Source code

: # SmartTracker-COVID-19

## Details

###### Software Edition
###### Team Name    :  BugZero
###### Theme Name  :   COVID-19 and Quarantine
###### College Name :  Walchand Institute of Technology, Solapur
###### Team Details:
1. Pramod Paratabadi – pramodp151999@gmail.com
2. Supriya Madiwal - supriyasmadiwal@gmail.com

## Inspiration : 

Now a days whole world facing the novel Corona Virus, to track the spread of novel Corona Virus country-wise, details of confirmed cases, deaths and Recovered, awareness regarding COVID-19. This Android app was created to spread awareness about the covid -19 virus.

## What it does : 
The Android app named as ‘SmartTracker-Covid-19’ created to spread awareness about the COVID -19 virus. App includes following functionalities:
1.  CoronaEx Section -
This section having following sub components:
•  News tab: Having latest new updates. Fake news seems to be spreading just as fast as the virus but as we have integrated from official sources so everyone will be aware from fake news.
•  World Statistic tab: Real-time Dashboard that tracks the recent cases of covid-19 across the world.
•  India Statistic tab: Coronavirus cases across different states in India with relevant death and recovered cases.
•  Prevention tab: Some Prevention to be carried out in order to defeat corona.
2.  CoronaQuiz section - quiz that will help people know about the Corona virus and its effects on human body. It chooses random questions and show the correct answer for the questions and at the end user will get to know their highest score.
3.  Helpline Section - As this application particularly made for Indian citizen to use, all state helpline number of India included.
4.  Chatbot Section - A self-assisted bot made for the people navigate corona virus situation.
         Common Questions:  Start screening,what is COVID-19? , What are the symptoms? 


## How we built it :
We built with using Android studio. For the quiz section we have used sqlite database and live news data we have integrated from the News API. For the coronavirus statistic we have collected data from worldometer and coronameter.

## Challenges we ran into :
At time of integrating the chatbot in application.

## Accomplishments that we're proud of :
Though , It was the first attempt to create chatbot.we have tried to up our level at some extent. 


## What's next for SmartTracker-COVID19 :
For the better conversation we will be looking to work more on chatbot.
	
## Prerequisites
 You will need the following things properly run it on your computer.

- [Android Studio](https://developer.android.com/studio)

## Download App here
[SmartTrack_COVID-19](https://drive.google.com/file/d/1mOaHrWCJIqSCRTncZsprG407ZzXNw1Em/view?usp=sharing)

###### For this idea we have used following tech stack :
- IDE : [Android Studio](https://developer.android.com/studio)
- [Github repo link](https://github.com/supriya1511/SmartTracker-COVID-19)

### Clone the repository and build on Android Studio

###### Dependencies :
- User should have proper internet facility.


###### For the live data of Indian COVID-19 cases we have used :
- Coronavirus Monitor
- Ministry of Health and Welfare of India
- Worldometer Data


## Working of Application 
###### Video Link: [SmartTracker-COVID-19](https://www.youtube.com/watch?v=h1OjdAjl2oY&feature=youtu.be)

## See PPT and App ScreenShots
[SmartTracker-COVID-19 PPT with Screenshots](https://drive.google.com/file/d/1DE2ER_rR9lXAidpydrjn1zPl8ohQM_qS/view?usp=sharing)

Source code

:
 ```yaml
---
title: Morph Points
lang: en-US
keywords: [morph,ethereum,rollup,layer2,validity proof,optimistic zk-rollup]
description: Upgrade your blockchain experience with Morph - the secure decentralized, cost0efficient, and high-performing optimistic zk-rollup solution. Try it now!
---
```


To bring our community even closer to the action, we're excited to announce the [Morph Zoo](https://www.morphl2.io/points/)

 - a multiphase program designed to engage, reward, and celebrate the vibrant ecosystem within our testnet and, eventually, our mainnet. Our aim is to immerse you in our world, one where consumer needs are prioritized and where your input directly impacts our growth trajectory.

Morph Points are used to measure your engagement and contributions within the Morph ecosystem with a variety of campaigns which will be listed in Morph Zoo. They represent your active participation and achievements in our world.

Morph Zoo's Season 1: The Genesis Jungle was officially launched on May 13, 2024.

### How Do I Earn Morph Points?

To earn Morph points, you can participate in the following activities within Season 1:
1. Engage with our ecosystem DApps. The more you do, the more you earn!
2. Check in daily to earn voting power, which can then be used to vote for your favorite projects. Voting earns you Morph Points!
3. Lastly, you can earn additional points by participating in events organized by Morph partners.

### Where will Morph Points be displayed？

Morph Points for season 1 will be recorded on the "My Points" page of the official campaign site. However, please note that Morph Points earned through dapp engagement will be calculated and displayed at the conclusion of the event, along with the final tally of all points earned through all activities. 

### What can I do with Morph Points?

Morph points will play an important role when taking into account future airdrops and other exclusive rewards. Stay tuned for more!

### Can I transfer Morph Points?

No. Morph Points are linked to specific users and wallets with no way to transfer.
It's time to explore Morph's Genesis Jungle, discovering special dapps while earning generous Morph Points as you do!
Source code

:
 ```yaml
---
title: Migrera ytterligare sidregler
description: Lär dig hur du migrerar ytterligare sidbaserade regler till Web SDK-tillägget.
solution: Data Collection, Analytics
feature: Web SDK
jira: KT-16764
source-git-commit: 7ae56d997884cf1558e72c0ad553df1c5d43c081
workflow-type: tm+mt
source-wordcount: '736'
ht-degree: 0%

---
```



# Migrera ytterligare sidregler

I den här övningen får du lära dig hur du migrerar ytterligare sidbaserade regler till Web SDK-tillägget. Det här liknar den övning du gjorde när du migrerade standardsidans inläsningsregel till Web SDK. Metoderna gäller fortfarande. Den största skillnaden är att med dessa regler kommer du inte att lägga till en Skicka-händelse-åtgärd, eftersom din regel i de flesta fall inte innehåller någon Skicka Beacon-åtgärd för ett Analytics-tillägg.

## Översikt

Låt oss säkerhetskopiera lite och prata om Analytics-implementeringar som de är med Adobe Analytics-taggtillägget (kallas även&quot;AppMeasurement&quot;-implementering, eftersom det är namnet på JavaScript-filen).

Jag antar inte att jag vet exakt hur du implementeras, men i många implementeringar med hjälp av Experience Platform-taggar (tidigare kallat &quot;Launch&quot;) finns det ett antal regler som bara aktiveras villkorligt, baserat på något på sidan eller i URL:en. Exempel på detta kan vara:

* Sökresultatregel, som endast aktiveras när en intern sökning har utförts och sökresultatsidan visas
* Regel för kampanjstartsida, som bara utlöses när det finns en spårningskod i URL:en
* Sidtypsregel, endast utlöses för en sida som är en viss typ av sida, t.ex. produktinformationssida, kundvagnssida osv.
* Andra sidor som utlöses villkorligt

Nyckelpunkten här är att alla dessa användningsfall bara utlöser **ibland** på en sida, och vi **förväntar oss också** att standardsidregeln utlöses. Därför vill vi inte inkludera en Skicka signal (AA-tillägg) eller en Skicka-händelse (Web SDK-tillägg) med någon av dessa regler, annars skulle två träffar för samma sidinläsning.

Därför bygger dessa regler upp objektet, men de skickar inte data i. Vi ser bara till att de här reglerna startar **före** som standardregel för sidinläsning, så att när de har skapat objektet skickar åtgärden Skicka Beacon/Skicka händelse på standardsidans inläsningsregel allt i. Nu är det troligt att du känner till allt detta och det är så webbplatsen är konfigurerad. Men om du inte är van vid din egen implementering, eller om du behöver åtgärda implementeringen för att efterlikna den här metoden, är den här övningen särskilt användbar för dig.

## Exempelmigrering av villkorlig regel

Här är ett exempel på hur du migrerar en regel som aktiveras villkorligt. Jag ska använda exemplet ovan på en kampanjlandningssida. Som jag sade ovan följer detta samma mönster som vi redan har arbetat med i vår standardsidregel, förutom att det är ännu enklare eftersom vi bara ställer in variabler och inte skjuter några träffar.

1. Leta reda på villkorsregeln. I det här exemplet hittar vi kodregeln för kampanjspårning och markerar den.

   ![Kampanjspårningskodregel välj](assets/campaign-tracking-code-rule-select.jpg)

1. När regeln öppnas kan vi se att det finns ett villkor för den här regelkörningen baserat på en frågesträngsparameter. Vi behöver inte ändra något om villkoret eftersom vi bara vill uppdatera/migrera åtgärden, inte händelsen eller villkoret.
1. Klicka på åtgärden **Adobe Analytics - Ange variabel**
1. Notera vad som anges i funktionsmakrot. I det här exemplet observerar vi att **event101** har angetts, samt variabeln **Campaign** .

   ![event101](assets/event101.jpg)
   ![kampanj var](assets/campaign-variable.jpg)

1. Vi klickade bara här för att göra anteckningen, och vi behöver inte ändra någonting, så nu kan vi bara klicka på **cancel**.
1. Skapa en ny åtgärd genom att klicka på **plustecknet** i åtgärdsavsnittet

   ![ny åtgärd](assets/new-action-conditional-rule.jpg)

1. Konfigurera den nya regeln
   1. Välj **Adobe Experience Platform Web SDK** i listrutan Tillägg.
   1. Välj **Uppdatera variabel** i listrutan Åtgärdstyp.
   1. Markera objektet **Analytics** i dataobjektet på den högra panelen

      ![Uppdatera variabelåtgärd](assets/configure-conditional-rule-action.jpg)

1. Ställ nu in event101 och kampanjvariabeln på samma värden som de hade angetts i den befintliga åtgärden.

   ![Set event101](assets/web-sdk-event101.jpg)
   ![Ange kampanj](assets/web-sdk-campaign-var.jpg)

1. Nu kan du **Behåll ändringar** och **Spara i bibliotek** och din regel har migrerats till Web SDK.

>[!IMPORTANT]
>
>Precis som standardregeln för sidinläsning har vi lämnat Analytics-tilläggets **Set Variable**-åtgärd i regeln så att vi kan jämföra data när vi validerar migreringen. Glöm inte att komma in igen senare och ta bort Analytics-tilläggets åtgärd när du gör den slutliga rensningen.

• • • • •

■ TASK PROMPT:
Where does the string "engagement" appear in the records above? Return every line that holds it.

■ ANSWER FOR THIS EXERCISE:
Morph Points are used to measure your engagement and contributions within the Morph ecosystem with a variety of campaigns which will be listed in Morph Zoo. They represent your active participation and achievements in our world.
Morph Points for season 1 will be recorded on the "My Points" page of the official campaign site. However, please note that Morph Points earned through dapp engagement will be calculated and displayed at the conclusion of the event, along with the final tally of all points earned through all activities. 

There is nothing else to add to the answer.